------ Record excerpts ------

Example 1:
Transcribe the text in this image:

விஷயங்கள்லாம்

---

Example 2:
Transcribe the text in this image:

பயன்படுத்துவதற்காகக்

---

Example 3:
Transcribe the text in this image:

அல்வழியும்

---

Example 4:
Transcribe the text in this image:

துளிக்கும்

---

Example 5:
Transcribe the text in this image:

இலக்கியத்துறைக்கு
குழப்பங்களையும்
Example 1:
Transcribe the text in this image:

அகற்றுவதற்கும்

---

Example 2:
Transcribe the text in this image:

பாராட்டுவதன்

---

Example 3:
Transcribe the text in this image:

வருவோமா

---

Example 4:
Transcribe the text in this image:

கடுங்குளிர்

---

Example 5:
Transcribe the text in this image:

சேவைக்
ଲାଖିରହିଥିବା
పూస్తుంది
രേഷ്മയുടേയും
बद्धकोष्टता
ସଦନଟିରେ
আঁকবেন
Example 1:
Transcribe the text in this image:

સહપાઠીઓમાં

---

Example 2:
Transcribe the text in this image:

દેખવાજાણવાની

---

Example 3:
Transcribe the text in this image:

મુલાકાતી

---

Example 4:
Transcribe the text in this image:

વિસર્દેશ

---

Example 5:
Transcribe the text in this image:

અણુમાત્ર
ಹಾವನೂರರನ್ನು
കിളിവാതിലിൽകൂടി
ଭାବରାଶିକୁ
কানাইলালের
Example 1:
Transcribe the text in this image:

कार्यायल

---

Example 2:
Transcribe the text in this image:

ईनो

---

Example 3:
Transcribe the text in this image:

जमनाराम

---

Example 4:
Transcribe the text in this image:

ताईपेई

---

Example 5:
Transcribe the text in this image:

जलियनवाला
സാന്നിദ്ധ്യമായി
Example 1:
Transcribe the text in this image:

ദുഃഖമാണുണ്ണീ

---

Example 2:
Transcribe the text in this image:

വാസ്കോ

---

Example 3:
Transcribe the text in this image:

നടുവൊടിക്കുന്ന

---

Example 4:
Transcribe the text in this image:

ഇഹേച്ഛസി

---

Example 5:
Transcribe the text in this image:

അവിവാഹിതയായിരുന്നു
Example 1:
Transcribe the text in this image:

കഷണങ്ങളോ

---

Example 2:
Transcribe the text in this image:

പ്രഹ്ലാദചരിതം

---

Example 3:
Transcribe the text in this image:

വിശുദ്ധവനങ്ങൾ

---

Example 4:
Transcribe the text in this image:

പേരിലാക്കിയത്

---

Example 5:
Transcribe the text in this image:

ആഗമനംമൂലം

------

• **What to do**
Reproduce the whole listing so that each line matches the original exactly.

• **Final answer**
Example 1:
Transcribe the text in this image:

விஷயங்கள்லாம்

---

Example 2:
Transcribe the text in this image:

பயன்படுத்துவதற்காகக்

---

Example 3:
Transcribe the text in this image:

அல்வழியும்

---

Example 4:
Transcribe the text in this image:

துளிக்கும்

---

Example 5:
Transcribe the text in this image:

இலக்கியத்துறைக்கு
குழப்பங்களையும்
Example 1:
Transcribe the text in this image:

அகற்றுவதற்கும்

---

Example 2:
Transcribe the text in this image:

பாராட்டுவதன்

---

Example 3:
Transcribe the text in this image:

வருவோமா

---

Example 4:
Transcribe the text in this image:

கடுங்குளிர்

---

Example 5:
Transcribe the text in this image:

சேவைக்
ଲାଖିରହିଥିବା
పూస్తుంది
രേഷ്മയുടേയും
बद्धकोष्टता
ସଦନଟିରେ
আঁকবেন
Example 1:
Transcribe the text in this image:

સહપાઠીઓમાં

---

Example 2:
Transcribe the text in this image:

દેખવાજાણવાની

---

Example 3:
Transcribe the text in this image:

મુલાકાતી

---

Example 4:
Transcribe the text in this image:

વિસર્દેશ

---

Example 5:
Transcribe the text in this image:

અણુમાત્ર
ಹಾವನೂರರನ್ನು
കിളിവാതിലിൽകൂടി
ଭାବରାଶିକୁ
কানাইলালের
Example 1:
Transcribe the text in this image:

कार्यायल

---

Example 2:
Transcribe the text in this image:

ईनो

---

Example 3:
Transcribe the text in this image:

जमनाराम

---

Example 4:
Transcribe the text in this image:

ताईपेई

---

Example 5:
Transcribe the text in this image:

जलियनवाला
സാന്നിദ്ധ്യമായി
Example 1:
Transcribe the text in this image:

ദുഃഖമാണുണ്ണീ

---

Example 2:
Transcribe the text in this image:

വാസ്കോ

---

Example 3:
Transcribe the text in this image:

നടുവൊടിക്കുന്ന

---

Example 4:
Transcribe the text in this image:

ഇഹേച്ഛസി

---

Example 5:
Transcribe the text in this image:

അവിവാഹിതയായിരുന്നു
Example 1:
Transcribe the text in this image:

കഷണങ്ങളോ

---

Example 2:
Transcribe the text in this image:

പ്രഹ്ലാദചരിതം

---

Example 3:
Transcribe the text in this image:

വിശുദ്ധവനങ്ങൾ

---

Example 4:
Transcribe the text in this image:

പേരിലാക്കിയത്

---

Example 5:
Transcribe the text in this image:

ആഗമനംമൂലം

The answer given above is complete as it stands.